→ Exercise description
Quote the records word for word, from their start through the line that contains "list U prisustvu", with both ends included.

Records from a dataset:

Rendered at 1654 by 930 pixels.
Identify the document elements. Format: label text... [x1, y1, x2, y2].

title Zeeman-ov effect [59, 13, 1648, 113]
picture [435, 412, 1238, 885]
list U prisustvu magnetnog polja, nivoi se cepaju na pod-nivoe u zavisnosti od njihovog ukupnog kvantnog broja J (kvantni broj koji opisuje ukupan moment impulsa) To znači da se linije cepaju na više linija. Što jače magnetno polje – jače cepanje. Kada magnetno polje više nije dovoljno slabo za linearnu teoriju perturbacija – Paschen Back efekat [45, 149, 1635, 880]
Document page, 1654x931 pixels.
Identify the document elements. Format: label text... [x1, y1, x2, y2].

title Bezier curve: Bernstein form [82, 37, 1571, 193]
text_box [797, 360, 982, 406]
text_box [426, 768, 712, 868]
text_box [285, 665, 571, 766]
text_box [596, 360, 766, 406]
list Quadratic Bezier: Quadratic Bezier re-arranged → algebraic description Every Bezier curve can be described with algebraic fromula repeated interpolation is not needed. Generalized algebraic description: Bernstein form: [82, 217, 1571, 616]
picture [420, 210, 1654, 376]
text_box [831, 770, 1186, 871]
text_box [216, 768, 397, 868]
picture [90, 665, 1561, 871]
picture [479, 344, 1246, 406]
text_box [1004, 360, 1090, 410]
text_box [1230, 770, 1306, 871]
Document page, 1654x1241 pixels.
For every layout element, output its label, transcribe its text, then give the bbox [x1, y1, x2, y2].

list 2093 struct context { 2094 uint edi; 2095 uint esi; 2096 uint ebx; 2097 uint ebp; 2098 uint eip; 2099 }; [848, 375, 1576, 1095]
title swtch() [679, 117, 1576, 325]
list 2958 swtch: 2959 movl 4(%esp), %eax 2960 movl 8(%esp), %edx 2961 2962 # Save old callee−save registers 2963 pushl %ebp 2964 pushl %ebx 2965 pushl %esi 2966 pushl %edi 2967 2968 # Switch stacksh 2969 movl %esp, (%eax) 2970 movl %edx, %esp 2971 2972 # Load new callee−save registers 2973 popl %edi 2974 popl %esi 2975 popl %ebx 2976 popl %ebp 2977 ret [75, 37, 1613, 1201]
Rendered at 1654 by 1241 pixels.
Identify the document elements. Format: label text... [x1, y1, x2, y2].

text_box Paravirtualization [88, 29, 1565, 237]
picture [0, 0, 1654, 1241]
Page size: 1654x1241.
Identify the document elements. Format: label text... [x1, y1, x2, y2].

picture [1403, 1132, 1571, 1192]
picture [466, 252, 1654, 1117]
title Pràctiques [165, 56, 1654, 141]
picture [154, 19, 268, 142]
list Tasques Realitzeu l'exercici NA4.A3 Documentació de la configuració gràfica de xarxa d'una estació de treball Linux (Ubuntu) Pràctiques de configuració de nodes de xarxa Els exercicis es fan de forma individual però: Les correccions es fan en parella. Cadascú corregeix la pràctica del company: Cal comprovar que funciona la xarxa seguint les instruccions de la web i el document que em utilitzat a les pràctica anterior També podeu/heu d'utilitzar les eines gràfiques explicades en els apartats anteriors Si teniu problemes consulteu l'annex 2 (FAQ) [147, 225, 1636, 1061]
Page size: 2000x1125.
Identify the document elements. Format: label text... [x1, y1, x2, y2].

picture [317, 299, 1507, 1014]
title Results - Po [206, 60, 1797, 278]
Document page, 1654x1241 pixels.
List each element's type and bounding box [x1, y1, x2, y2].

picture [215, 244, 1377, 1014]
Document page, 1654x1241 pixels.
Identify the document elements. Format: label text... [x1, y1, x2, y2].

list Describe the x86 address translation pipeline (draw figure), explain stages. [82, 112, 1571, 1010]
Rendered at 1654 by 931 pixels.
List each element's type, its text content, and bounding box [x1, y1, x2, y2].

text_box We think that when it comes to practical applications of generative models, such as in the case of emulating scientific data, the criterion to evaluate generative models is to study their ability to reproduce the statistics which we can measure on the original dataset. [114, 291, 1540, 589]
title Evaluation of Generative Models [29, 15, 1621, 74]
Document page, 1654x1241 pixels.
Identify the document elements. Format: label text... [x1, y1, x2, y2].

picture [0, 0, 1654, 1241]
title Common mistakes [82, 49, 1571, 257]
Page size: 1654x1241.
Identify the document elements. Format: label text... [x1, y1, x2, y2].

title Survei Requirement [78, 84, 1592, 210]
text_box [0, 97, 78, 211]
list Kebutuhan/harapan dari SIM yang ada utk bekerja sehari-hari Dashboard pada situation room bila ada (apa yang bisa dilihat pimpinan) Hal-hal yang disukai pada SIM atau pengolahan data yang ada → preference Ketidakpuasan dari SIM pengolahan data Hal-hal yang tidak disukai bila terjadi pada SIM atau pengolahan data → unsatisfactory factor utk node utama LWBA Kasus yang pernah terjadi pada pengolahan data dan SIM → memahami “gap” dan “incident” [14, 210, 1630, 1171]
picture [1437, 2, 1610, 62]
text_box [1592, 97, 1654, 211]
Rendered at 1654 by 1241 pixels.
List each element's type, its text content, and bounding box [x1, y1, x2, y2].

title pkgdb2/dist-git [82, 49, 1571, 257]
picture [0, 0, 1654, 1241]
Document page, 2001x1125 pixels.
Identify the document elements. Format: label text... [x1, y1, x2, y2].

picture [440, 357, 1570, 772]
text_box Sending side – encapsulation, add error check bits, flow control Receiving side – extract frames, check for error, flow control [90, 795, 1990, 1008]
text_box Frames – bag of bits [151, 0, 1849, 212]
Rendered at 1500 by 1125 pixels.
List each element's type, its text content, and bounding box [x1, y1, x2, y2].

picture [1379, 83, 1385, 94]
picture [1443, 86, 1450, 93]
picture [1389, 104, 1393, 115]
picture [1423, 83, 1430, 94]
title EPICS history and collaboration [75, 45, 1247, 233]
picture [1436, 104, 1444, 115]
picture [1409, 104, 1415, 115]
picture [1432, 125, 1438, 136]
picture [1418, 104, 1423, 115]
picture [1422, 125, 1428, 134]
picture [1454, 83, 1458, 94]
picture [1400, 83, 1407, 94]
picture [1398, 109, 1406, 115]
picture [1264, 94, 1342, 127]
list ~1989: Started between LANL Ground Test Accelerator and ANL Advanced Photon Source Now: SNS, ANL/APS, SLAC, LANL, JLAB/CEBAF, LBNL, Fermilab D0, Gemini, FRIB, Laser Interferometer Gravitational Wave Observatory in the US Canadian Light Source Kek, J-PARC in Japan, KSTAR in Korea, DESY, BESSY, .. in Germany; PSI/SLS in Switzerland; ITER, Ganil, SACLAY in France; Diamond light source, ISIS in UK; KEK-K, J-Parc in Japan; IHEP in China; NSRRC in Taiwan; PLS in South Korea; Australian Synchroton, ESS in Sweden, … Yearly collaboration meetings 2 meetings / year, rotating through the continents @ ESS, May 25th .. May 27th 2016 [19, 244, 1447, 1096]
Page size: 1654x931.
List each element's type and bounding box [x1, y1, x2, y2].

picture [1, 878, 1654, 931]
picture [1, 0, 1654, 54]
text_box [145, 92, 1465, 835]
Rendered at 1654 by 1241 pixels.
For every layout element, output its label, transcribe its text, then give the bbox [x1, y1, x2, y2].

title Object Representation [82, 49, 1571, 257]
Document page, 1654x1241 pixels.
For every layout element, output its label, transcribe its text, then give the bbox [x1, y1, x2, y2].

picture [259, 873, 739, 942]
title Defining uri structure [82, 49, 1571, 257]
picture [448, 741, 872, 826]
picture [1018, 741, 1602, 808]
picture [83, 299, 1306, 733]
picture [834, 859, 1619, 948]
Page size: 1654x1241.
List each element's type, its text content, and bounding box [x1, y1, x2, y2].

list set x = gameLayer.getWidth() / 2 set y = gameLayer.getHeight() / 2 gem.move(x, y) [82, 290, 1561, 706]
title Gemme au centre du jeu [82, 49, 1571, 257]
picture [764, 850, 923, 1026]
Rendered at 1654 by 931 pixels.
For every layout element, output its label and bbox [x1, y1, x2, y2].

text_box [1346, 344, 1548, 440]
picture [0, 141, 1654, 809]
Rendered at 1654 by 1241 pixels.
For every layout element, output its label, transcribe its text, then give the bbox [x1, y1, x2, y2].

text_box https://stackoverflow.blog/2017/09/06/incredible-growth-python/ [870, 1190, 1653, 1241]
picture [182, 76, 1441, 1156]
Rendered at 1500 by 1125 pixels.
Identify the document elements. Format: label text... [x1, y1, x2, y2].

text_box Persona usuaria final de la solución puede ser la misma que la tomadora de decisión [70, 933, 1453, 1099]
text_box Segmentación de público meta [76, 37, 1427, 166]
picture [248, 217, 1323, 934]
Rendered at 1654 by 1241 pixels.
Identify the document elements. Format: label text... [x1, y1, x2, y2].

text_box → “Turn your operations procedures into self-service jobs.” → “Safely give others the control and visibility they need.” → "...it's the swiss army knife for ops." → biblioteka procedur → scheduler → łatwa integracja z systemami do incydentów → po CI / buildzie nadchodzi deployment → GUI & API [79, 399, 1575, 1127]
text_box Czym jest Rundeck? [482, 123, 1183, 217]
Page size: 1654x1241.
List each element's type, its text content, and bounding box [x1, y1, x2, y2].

→ The result
Rendered at 1654 by 930 pixels.
Identify the document elements. Format: label text... [x1, y1, x2, y2].

title Zeeman-ov effect [59, 13, 1648, 113]
picture [435, 412, 1238, 885]
list U prisustvu magnetnog polja, nivoi se cepaju na pod-nivoe u zavisnosti od njihovog ukupnog kvantnog broja J (kvantni broj koji opisuje ukupan moment impulsa) To znači da se linije cepaju na više linija. Što jače magnetno polje – jače cepanje. Kada magnetno polje više nije dovoljno slabo za linearnu teoriju perturbacija – Paschen Back efekat [45, 149, 1635, 880]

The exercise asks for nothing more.